Verification: confirm the cleanup worked

After the first scheduled run, prove it did what you expected:

  1. Check the log file the script wrote — every deleted path should be listed with a timestamp.
  2. Re-run the preview (find ... -print or Remove-Item -WhatIf). It should now return nothing, confirming no eligible files remain.
  3. Confirm reclaimed space: df -h /var/log/myapp on Linux, or Get-PSDrive D on Windows, before and after.
  4. Spot-check folders: empty directories should be gone, and folders with recent files must still exist intact.
  5. Confirm the schedule fired: systemctl list-timers or grep CRON /var/log/syslog on Linux, or Task Scheduler's "Last Run Result" (0x0 means success) on Windows.

Key Takeaways

  • Two passes, every time: delete old files first, then prune the empty folders they leave — process the deepest folders first.
  • Prefer the modern tool: find -delete on Linux and PowerShell with -WhatIf on Windows are safer and clearer than legacy forfiles batch.
  • Dry-run before you delete: -print / -WhatIf is non-negotiable, and always write a dated log.
  • Protect the root with -mindepth 1 and quote every path to avoid the classic batch bugs.
  • Schedule and verify: wire it into cron, a systemd timer, or Task Scheduler, then confirm logs, reclaimed space, and the next-run timer.
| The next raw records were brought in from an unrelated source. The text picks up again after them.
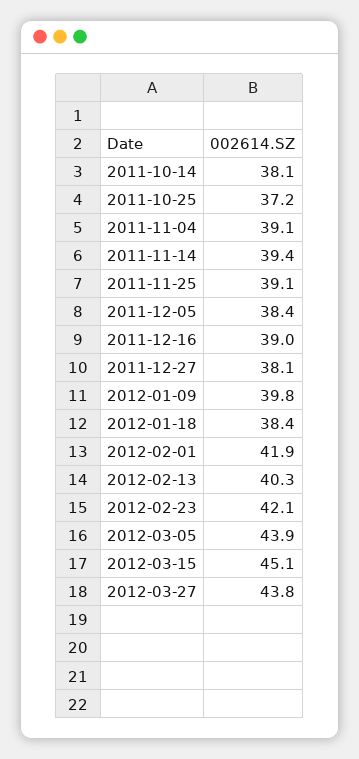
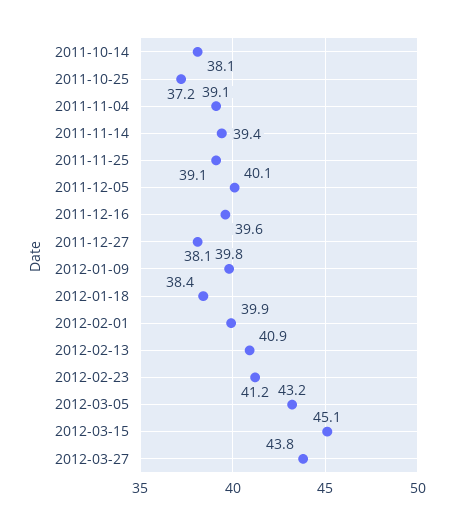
  {
    "2011-10-14": 38.1,
    "2011-10-25": 37.2,
    "2011-11-04": 39.1,
    "2011-11-14": 39.4,
    "2011-11-25": 39.1,
-   "2011-12-05": 38.4,
+   "2011-12-05": 40.1,
-   "2011-12-16": 39,
+   "2011-12-16": 39.6,
    "2011-12-27": 38.1,
    "2012-01-09": 39.8,
    "2012-01-18": 38.4,
-   "2012-02-01": 41.9,
+   "2012-02-01": 39.9,
-   "2012-02-13": 40.3,
+   "2012-02-13": 40.9,
-   "2012-02-23": 42.1,
+   "2012-02-23": 41.2,
-   "2012-03-05": 43.9,
+   "2012-03-05": 43.2,
    "2012-03-15": 45.1,
    "2012-03-27": 43.8
  }

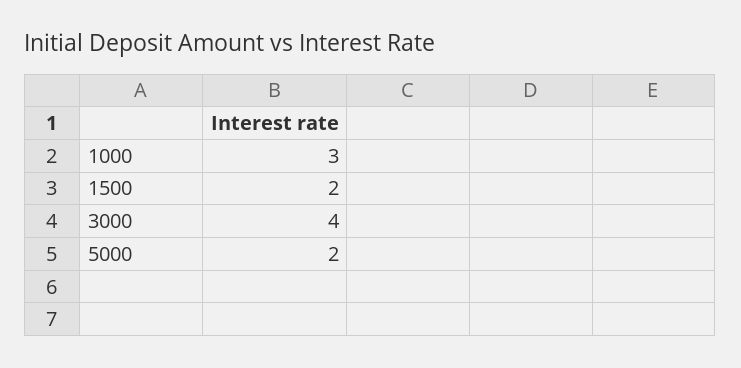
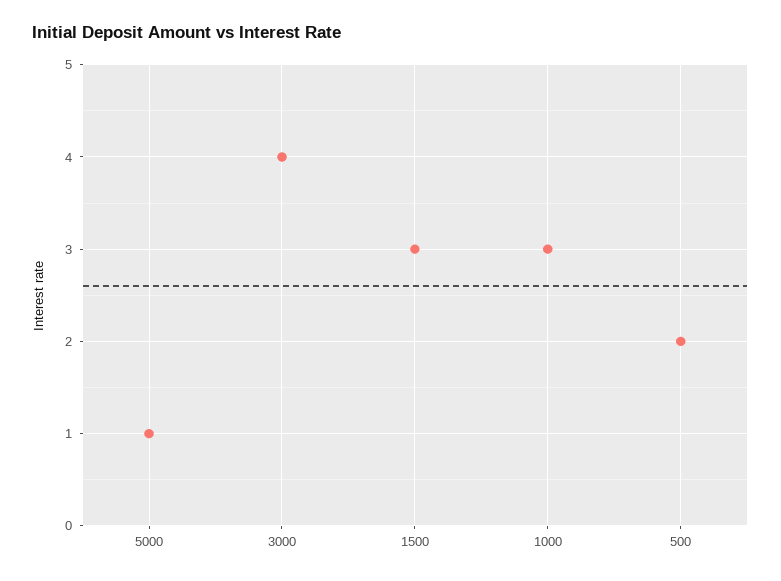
  {
    "1000": 3,
-   "1500": 2,
+   "1500": 3,
    "3000": 4,
-   "5000": 2
+   "5000": 1,
+   "500": 2
  }

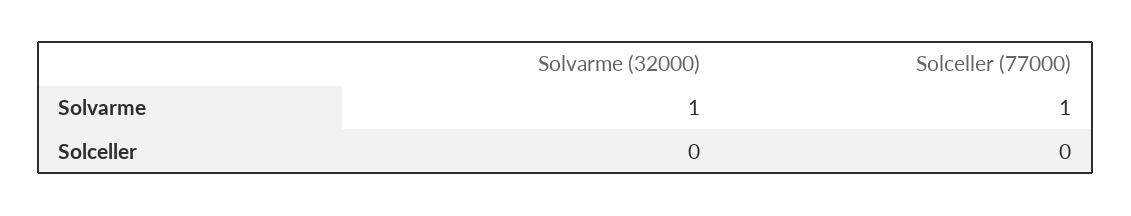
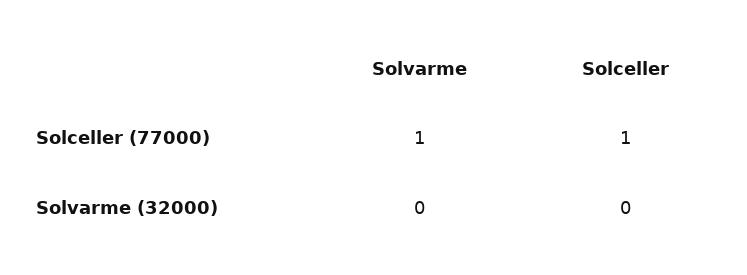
  {
    "Solvarme (32000)": {
-     "Solvarme": 1,
+     "Solvarme": 0,
      "Solceller": 0
    },
    "Solceller (77000)": {
      "Solvarme": 1,
-     "Solceller": 0
+     "Solceller": 1
    }
  }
Frequently Asked Questions

How do I delete files older than 30 days in Linux?

Use find /path -type f -mtime +30 -delete. Preview first with -print instead of -delete. To then remove the empty folders left behind, run find /path -mindepth 1 -depth -type d -empty -delete.

How do I delete old files in Windows using PowerShell?

Set a cutoff date and filter by LastWriteTime: Get-ChildItem C:\path -Recurse -File | Where-Object { $_.LastWriteTime -lt (Get-Date).AddDays(-30) } | Remove-Item -WhatIf. Remove -WhatIf once the preview looks correct.

How can I automatically remove empty folders after deleting files?

On Linux use find /path -mindepth 1 -depth -type d -empty -delete. On Windows PowerShell, list directories, sort by path length descending, keep those with no remaining children, and pipe them to Remove-Item — this clears nested empties from the bottom up.

Is forfiles still safe to use for cleanup?

Yes, forfiles.exe still ships with Windows and works for age-based deletion, but PowerShell is preferred because it offers a true -WhatIf dry run, cleaner logging, and easier empty-folder handling. If you keep forfiles, quote all paths and watch for the missing-space bug after a path.